### Petunjuk Tugas
Salin persis baris-baris dari baris yang berisi "[4, 93, 58, 272]" sampai baris yang berisi "banana tree", kedua baris itu ikut disalin.

### Data yang diberikan
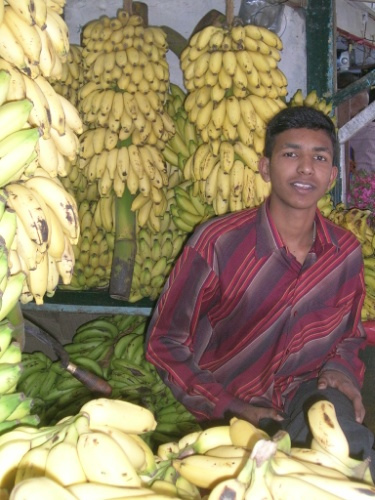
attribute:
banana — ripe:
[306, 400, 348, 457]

--

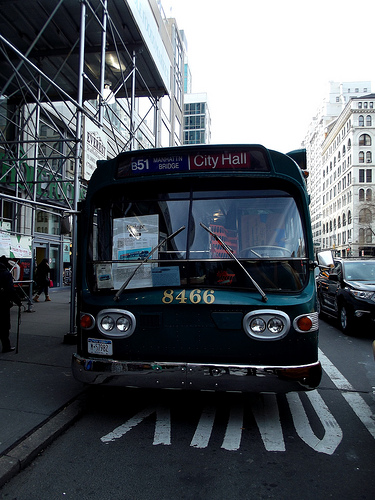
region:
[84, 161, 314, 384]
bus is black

* * *

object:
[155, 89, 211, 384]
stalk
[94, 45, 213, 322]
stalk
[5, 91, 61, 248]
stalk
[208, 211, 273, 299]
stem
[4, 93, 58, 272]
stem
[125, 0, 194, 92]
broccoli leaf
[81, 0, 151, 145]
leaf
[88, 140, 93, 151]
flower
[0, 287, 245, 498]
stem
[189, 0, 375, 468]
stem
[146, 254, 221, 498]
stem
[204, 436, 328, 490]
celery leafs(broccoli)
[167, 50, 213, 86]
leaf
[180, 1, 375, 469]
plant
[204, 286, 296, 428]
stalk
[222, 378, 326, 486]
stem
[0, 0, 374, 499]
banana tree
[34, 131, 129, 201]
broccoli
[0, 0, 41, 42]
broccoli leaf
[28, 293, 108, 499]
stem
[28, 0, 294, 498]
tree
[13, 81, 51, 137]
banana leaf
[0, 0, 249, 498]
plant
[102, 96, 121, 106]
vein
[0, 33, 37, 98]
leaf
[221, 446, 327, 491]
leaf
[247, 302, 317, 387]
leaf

### Jawaban di bawah
[4, 93, 58, 272]
stem
[125, 0, 194, 92]
broccoli leaf
[81, 0, 151, 145]
leaf
[88, 140, 93, 151]
flower
[0, 287, 245, 498]
stem
[189, 0, 375, 468]
stem
[146, 254, 221, 498]
stem
[204, 436, 328, 490]
celery leafs(broccoli)
[167, 50, 213, 86]
leaf
[180, 1, 375, 469]
plant
[204, 286, 296, 428]
stalk
[222, 378, 326, 486]
stem
[0, 0, 374, 499]
banana tree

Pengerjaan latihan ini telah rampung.